- Title: Pipeline
- Written by: Dominique Morisseau
- Director: Weyni Mengesha
- Actors: Akosua Amo-Adem, Tony Ofori, Kevin Hanchard
- Company: Soulpepper Theatre Company
- Venue: Young Centre for the Performing Arts
- City: Toronto
- Year: To May 8, 2022
- COVID-19 measures: Masks and proof of vaccination required
Pipeline has been coming down the pipeline at Soulpepper for a while.
Delayed for a couple years by the pandemic, Dominique Morisseau’s 2017 drama has now properly reopened the Toronto not-for-profit theatre company to live, in-person art in a production full of richly textured performances helmed by artistic director Weyni Mengesha.
Morisseau, a playwright originally from Detroit, has been one of the most produced in the United States in recent years (well, before you-know-what hit). But beyond her script for the jukebox musical Ain’t Too Proud: The Life and Times of The Temptations, her works have been hardly seen on this side of the Detroit-Windsor tunnel.
When it comes to the renaissance in American playwriting of the past decade, Ontario audiences have mainly been served up the most stylistically audacious or emphatically political shows.
Pipeline is, instead, a quiet, searching drama with pockets of humour; it’s concerned with the systemic racism faced by young Black men in the United States (present in Canadian society, too, of course) but largely zooms in on the anxieties of one individual Black mother.
Nya (Akosua Amo-Adem) is an English teacher at an inner-city public school with security guards and metal detectors in an unnamed American city – and, based on the lesson we see her give on We Real Cool by the African-American poet Gwendolyn Brooks, she is a good one.
Nevertheless, Nya and her well-to-do ex-husband, Xavier (Kevin Hanchard), send their teenage son, Omari (Tony Ofori), to a private boarding school upstate.
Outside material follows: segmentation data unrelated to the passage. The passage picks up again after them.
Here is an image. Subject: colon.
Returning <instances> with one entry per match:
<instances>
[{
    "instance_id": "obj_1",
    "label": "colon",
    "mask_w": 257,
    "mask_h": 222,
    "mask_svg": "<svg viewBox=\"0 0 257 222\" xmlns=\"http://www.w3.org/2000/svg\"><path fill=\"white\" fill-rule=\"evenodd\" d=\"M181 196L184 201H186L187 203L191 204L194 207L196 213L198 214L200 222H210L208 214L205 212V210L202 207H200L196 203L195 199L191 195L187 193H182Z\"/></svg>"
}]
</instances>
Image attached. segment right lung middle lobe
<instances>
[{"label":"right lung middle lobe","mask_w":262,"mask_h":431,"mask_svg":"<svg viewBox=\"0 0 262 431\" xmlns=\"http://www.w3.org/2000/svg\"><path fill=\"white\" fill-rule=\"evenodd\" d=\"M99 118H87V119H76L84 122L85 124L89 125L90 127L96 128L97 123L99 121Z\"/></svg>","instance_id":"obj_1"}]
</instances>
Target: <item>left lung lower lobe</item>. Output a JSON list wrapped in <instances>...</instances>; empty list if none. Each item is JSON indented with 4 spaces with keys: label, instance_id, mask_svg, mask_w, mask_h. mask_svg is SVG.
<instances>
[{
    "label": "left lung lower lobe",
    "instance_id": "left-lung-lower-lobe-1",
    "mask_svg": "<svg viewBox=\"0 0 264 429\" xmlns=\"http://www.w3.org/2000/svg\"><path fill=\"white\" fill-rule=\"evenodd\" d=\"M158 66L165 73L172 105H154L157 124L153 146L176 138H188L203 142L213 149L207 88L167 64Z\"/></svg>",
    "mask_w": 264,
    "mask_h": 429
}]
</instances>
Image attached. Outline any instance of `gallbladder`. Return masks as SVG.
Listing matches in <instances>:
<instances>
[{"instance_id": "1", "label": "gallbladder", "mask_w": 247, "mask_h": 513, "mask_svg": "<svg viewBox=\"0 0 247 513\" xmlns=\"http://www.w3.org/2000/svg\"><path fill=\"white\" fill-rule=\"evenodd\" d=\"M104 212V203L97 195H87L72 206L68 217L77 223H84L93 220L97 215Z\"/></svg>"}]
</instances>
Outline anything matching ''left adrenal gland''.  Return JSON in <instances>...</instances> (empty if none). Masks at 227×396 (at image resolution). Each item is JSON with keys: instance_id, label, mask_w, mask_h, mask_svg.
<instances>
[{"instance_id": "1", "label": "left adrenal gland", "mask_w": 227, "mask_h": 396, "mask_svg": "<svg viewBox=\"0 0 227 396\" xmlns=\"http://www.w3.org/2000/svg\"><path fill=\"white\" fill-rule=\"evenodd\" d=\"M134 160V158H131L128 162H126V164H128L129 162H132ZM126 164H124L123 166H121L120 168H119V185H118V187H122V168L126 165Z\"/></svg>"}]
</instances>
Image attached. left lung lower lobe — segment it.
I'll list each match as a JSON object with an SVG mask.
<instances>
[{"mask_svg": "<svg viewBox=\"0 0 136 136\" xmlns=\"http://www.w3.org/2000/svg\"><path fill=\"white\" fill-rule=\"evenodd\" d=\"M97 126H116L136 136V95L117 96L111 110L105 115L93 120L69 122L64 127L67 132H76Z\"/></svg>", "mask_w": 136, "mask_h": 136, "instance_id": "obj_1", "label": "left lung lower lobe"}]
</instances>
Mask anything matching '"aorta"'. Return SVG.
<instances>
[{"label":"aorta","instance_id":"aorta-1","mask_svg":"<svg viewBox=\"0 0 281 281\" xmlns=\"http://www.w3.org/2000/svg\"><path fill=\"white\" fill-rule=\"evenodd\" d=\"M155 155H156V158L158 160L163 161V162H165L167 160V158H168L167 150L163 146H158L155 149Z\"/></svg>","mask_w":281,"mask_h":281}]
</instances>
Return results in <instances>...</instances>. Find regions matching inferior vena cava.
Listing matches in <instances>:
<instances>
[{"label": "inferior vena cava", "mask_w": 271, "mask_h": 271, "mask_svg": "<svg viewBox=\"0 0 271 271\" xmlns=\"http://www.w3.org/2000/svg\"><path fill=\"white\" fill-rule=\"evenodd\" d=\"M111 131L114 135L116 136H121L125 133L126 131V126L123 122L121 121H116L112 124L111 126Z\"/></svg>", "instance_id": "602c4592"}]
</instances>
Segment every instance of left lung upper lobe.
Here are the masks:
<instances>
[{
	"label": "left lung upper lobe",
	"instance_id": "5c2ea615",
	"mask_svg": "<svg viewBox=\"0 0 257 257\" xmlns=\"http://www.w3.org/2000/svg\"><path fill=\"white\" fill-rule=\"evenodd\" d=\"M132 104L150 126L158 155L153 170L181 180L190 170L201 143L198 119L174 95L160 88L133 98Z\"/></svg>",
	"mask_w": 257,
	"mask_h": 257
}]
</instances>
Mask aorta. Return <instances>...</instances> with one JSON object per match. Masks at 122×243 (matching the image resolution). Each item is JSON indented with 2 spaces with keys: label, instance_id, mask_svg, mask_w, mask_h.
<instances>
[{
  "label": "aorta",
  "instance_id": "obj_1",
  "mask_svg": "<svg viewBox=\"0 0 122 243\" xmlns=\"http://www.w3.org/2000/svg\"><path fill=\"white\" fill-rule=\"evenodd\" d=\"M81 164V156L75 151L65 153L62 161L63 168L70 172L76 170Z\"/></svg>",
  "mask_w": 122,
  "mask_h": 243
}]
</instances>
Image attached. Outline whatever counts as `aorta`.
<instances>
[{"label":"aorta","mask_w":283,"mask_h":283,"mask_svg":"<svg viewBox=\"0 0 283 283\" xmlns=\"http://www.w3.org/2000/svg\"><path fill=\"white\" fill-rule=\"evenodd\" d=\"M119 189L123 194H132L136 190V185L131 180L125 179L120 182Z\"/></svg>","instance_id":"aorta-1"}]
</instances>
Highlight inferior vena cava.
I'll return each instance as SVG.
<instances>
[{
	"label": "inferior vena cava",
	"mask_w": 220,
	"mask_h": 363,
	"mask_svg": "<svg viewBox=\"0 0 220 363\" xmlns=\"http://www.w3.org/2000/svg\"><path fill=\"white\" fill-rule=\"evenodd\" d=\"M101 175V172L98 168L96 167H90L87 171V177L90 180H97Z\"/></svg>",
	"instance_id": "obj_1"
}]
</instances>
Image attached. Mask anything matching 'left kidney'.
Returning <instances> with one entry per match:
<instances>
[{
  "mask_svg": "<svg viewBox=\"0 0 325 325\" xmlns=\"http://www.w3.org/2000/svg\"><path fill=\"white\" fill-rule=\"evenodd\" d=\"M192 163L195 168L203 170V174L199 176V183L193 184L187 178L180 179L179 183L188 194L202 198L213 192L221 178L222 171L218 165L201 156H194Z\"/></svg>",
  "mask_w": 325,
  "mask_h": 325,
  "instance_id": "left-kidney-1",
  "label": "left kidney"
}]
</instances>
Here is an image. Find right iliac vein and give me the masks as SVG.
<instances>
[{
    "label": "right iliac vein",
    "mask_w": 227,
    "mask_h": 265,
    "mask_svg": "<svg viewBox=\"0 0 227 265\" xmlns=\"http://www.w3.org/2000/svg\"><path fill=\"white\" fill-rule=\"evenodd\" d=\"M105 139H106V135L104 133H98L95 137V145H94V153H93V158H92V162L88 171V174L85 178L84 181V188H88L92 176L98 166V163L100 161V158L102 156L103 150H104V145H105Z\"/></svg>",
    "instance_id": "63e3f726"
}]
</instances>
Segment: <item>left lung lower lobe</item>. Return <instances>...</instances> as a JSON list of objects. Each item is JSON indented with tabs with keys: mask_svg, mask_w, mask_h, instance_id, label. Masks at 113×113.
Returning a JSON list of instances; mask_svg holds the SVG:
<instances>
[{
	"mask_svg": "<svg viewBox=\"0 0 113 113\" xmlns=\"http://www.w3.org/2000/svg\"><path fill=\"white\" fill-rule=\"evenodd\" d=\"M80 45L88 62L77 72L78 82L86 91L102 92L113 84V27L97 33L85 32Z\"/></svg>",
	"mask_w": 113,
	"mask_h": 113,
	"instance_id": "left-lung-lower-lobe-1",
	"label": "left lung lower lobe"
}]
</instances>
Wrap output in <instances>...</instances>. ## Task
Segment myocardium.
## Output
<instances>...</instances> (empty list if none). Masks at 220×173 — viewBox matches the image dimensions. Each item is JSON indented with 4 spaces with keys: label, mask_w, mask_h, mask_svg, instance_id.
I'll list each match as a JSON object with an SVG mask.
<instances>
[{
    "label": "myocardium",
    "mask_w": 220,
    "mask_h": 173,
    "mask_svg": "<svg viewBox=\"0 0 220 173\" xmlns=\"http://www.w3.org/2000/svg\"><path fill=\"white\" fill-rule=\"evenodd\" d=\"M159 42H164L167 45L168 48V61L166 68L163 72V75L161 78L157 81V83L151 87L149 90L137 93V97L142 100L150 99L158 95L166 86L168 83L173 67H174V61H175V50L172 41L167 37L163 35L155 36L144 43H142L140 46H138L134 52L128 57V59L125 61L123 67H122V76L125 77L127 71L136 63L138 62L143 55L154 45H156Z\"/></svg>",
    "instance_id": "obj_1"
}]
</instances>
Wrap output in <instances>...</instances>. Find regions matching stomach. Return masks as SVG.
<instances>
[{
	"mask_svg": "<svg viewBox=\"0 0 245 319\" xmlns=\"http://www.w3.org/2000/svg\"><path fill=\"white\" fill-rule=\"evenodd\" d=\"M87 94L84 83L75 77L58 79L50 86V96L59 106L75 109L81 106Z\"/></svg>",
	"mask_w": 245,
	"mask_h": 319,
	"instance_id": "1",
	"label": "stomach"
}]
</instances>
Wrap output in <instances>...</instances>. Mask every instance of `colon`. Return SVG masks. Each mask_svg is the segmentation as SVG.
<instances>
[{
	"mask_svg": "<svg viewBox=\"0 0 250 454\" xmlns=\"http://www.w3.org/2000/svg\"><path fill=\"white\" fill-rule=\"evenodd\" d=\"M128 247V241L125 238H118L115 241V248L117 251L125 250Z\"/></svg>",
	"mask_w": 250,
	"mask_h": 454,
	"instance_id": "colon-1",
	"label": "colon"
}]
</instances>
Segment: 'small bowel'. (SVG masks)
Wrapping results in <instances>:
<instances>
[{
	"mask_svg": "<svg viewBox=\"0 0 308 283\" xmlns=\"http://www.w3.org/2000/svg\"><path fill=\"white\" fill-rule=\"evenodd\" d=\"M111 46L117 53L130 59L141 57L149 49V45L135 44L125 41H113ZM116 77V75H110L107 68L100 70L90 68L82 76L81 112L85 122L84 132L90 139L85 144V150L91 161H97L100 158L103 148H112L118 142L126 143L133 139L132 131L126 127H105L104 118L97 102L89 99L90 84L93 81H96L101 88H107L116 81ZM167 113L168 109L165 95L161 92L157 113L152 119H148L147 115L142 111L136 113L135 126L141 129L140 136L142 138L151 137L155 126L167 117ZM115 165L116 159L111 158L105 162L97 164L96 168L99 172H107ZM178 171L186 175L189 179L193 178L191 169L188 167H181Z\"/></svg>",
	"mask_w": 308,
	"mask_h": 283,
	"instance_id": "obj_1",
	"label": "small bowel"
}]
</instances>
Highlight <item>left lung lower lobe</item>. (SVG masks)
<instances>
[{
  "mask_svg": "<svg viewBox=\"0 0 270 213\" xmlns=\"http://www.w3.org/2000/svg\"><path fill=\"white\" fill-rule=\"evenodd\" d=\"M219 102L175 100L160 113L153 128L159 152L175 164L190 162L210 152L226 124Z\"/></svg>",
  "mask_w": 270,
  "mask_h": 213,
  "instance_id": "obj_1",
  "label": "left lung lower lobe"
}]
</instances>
When we meet her, Nya has just received a call that Omari is in trouble at school. He’s pushed a teacher – shoved? slammed? – into the smartboard and now is not just facing suspension but the possibility that charges will be laid. She struggles with the terror she feels about her son’s future and can’t get the final line of the Brooks poem she teaches (“We die soon”) out of her head.
Morisseau’s attempt to tell an intimate, personal story and also explore the cultural context in which it exists gives the show a kaleidoscopic, journey-like structure.
We observe Nya’s interactions with a series of vividly drawn supporting characters first: Laurie (Kristen Thomson), a white colleague who has refused early retirement after being physically attacked by a student’s family; Dun (Mazin Elsadig, magnetic as ever), a school security guard; and Jasmine (a lively Chelsea Russell), Omari’s boarding-school girlfriend, who also comes from the inner city and is skeptical of her parents‘ attempts to make privilege rub off of her.
Pipeline can feel at times like it’s circling around its plot, an impression reinforced by Mengesha’s use of Soulpepper’s new revolving stage and the spacious design by Lorenzo Savoini. There’s something tentative too about Amo-Adem’s performance at first – and the way the lid is mostly kept on the more lyrical elements in Morisseau’s writing.
But when Nya finally does get to interact with her son in person, and then her ex-husband, the emotion starts to build. Then, at last, Pipeline bursts open – and it clicked for me how Amo-Adem’s performance and the play are deliberately eschewing expectations built up by Hollywood stories about Black moms fighting for their children.
Hanchard, as the dad, and Ofori, as the son, play off each other superbly in the complex multi-faceted scene that is the closest this show comes to confrontation. Ofori is fantastically grounded throughout – an emerging actor to watch, for sure.
I ultimately appreciated the way Morisseau‘s play – traditional on the surface – backs away from obvious beats, finds the stakes in the struggle for empathy, and shows how small distances in understanding between family members can be as painful as chasms.
The play’s title is not a reference to anything like Keystone XL, by the way, but what’s referred to as the school-to-prison pipeline. Ontario’s Black Legal Action Centre describes how it operates this way: “Through disciplinary policies and practices, teachers and administrators criminalize children, and push students out of schools, and into direct contact with law enforcement and the criminal justice system.”
Mengesha previously explored the other end of that pipeline with her jaw-dropping production of Stephen Adly Guirgis’s prison drama Jesus Hopped The “A” Train in the winter of 2020. That was in her first season of programming as Soulpepper artistic director – quickly cut off because of COVID-19. I’m glad her vision for this theatre is finally getting to flow on.